Dataset Start Marker

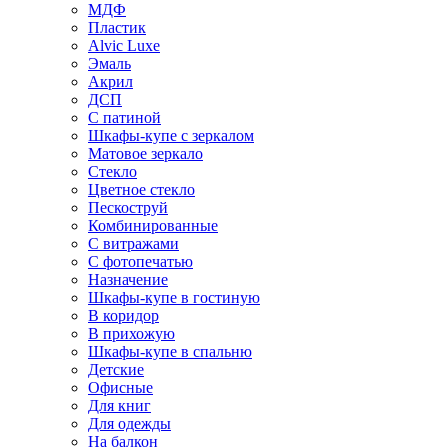
МДФ
Пластик
Alvic Luxe
Эмаль
Акрил
ДСП
С патиной
Шкафы-купе с зеркалом
Матовое зеркало
Стекло
Цветное стекло
Пескоструй
Комбинированные
С витражами
С фотопечатью
Назначение
Шкафы-купе в гостиную
В коридор
В прихожую
Шкафы-купе в спальню
Детские
Офисные
Для книг
Для одежды
На балкон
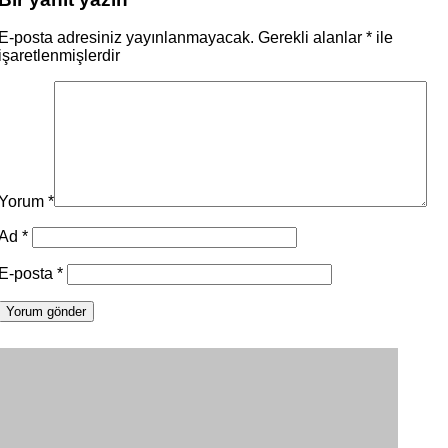
E-posta adresiniz yayınlanmayacak.
Gerekli alanlar
*
ile
işaretlenmişlerdir
Yorum
*
Ad
*
E-posta
*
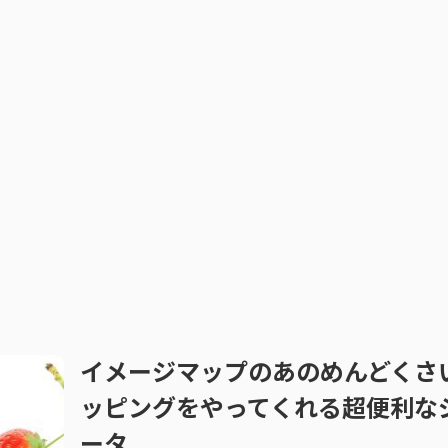
イメージマップのあのめんどくさ
ッピングをやってくれる超便利な
ータ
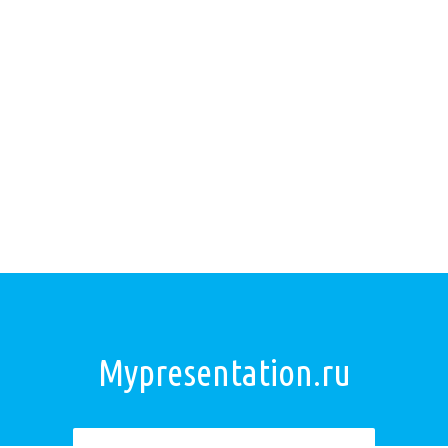
Mypresentation.ru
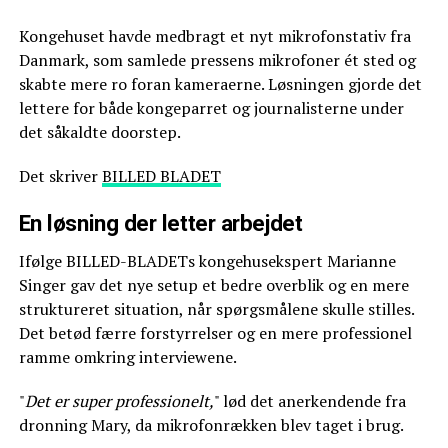
Kongehuset havde medbragt et nyt mikrofonstativ fra
Danmark, som samlede pressens mikrofoner ét sted og
skabte mere ro foran kameraerne. Løsningen gjorde det
lettere for både kongeparret og journalisterne under
det såkaldte doorstep.
Det skriver
BILLED BLADET
En løsning der letter arbejdet
Ifølge BILLED-BLADETs kongehusekspert Marianne
Singer gav det nye setup et bedre overblik og en mere
struktureret situation, når spørgsmålene skulle stilles.
Det betød færre forstyrrelser og en mere professionel
ramme omkring interviewene.
"
Det er super professionelt,
" lød det anerkendende fra
dronning Mary, da mikrofonrækken blev taget i brug.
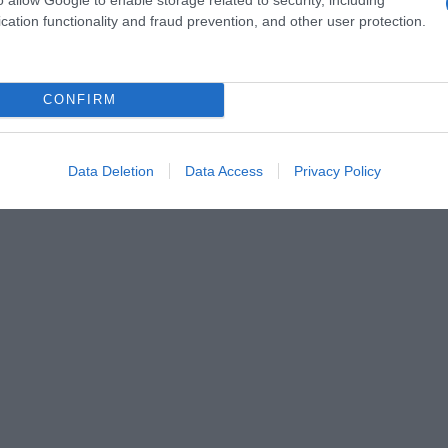
cation functionality and fraud prevention, and other user protection.
CONFIRM
Data Deletion
Data Access
Privacy Policy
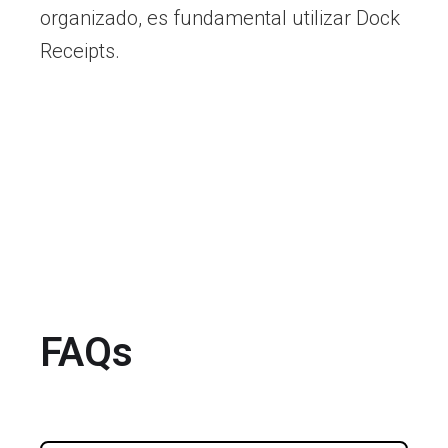
organizado, es fundamental utilizar Dock
Receipts.
FAQs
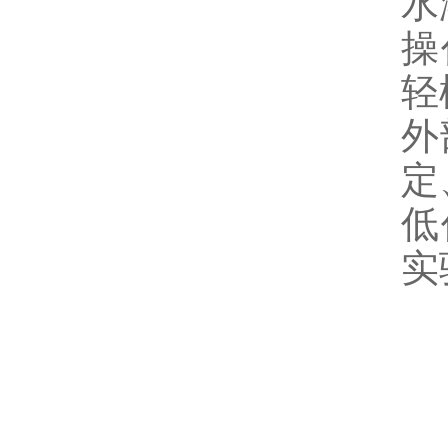
水
操
轻
外
定
低
实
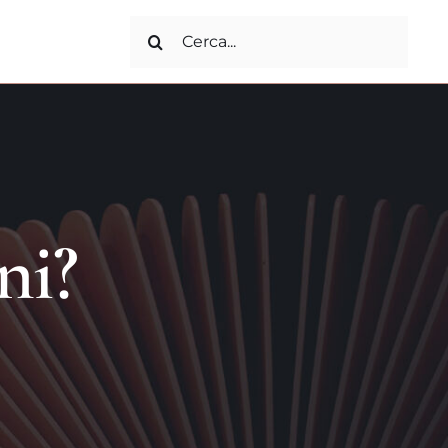
Search
for:
ni?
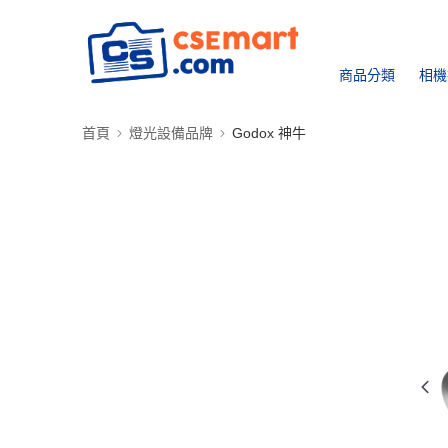
商品分類
相機
首頁
燈光設備品牌
Godox 神牛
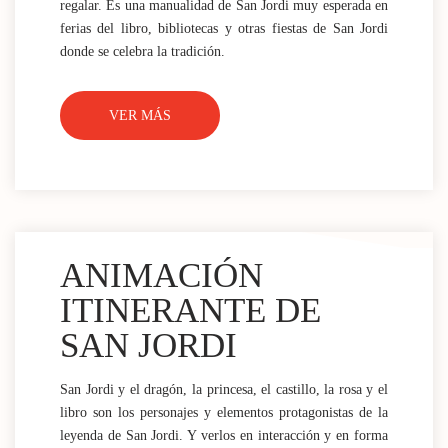
regalar. Es una manualidad de San Jordi muy esperada en
ferias del libro, bibliotecas y otras fiestas de San Jordi
donde se celebra la tradición.
VER MÁS
ANIMACIÓN
ITINERANTE DE
SAN JORDI
San Jordi y el dragón, la princesa, el castillo, la rosa y el
libro son los personajes y elementos protagonistas de la
leyenda de San Jordi. Y verlos en interacción y en forma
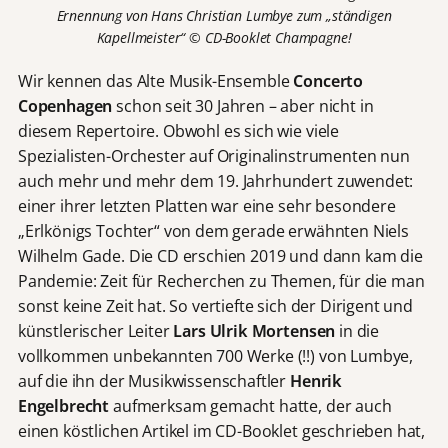
Ernennung von Hans Christian Lumbye zum „ständigen
Kapellmeister“
© CD-Booklet Champagne!
Wir kennen das Alte Musik-Ensemble
Concerto
Copenhagen
schon seit 30 Jahren – aber nicht in
diesem Repertoire. Obwohl es sich wie viele
Spezialisten-Orchester auf Originalinstrumenten nun
auch mehr und mehr dem 19. Jahrhundert zuwendet:
einer ihrer letzten Platten war eine sehr besondere
„Erlkönigs Tochter“ von dem gerade erwähnten Niels
Wilhelm Gade. Die CD erschien 2019 und dann kam die
Pandemie: Zeit für Recherchen zu Themen, für die man
sonst keine Zeit hat. So vertiefte sich der Dirigent und
künstlerischer Leiter
Lars Ulrik Mortensen
in die
vollkommen unbekannten 700 Werke (!!) von Lumbye,
auf die ihn der Musikwissenschaftler
Henrik
Engelbrecht
aufmerksam gemacht hatte, der auch
einen köstlichen Artikel im CD-Booklet geschrieben hat,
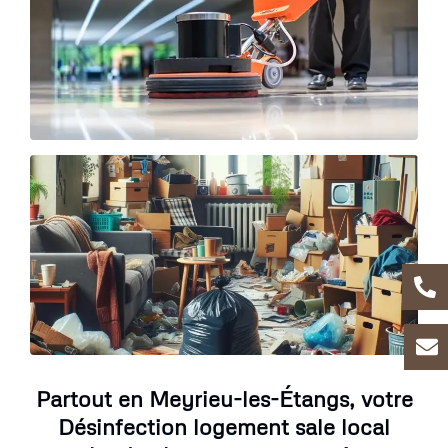
Partout en Meyrieu-les-Étangs, votre
Désinfection logement sale local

Dataset End Marker

What is being asked
Using the entries above, extract exactly the lines from the one that contains "イメージマップのあのめんどくさ" through the one that contains "skabte mere ro". Do not carry over any pictures.

Result for this exercise
イメージマップのあのめんどくさ
ッピングをやってくれる超便利な
ータ
Mypresentation.ru
Kongehuset havde medbragt et nyt mikrofonstativ fra
Danmark, som samlede pressens mikrofoner ét sted og
skabte mere ro foran kameraerne. Løsningen gjorde det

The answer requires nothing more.